Анна Андреевна не сдавалась, она обращалась за поддержкой к собратьям-писателям, которых власть не обделила своим вниманием. Так, например, серьезное участие в хлопотах по освобождению Льва Гумилёва из заключения принял Михаил Александрович Шолохов (по этому вопросу Ахматова встречалась с ним лично). Ряд шагов предприняли и выдающиеся ученые — академики Н. И. Конрад (намеревавшийся еще до освобождения привлечь Л. Н. Гумилёва к работе над многотомной «Всемирной историей»), В. В. Струве, доктора наук М. И. Артамонов, А. П. Окладников (будущий академик). В письме, направленном в Генеральную прокуратуру СССР крупнейшим специалистом в области древней истории Василием Васильевичем Струве (1889—1965), в частности, говорилось:
«<…> Насколько мне известно, в настоящее время производится пересмотр дел осужденных за время, когда во главе органов государственной безопасности стоял Берия. В связи с этим позволяю себе обратиться к Вам с усердной просьбой ускорить рассмотрение дела Льва Николаевича Гумилёва, 1912 года рождения, арестованного 6.XI.1949 в Ленинграде. Я беру на себя смелость сказать, что достаточно хорошо знаю Л. Н. Гумилёва, как моего ученика со студенческой скамьи и как сотрудника Института Востоковедения Академии Наук в Ленинграде, которого я был тогда директором, чтобы со всей убежденностью утверждать, что он вполне честный советский человек, преданный Родине и Советской власти. Я уверен, что пересмотр дела покажет это с полной очевидностью.
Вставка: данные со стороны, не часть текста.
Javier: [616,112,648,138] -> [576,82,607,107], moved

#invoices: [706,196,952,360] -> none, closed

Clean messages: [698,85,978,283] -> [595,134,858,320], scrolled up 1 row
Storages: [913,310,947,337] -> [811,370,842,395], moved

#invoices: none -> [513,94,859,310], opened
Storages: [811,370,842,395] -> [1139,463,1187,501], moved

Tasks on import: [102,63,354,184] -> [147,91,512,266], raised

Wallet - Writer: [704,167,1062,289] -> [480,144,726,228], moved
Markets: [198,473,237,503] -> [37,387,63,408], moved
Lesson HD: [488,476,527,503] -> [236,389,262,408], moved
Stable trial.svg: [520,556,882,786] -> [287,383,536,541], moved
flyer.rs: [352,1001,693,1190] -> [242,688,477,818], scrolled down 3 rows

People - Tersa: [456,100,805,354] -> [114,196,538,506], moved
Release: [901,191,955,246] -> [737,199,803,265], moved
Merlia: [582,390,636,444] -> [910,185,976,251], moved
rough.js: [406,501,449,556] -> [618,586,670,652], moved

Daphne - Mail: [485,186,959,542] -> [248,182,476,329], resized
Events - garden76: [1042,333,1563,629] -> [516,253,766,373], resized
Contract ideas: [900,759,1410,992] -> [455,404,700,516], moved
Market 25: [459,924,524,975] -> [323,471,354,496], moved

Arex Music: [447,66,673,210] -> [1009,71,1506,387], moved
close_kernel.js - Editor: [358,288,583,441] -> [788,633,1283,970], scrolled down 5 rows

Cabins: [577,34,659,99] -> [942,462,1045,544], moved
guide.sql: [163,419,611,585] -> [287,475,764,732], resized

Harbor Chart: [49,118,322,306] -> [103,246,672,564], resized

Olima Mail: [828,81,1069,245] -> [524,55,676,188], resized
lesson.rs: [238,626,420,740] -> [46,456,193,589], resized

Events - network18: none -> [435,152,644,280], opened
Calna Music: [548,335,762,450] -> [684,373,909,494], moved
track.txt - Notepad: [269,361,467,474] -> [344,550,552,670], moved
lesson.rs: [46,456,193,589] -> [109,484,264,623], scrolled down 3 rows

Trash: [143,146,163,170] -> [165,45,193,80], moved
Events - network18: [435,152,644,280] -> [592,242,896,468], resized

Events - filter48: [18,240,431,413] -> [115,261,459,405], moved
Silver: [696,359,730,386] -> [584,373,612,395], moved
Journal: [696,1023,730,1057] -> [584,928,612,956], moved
Со своей стороны, я хочу засвидетельствовать, что Л. Н. Гумилёв выдающийся знаток истории Среднего Востока, отсутствие которого из наших рядов приносит большой ущерб нашему делу. Его отличные способности и исключительная память позволили ему, даже находясь в условиях своего места заключения и будучи больным, написать две крупных и солидных научных работы, охватывающих историю Средней Азии от Китая (включительно) до Каспия и южнорусских степей и восстанавливающих впервые картину политических событий и общественно-культурной жизни этой огромной области, столь тесно и кровно связанной с СССР исторически и политически. Но эта работа, как она ни значительна, представляет лишь малую долю того, что этот ученый был бы в состоянии сделать, имея необходимые условия для своей научной работы. И я не могу без глубокой горечи думать о том, что ценная для СССР жизнь крупного специалиста гибнет без всякой вины с его стороны. Я позволяю себе просить об ускорении пересмотра дела Л. Н. Гумилёва, потому что он, насколько мне известно, страдает серьезным заболеванием сердца (перикардит) и язвой 12-типерстной кишки, что в условиях, в которых он находится, грозит ему гибелью <…>».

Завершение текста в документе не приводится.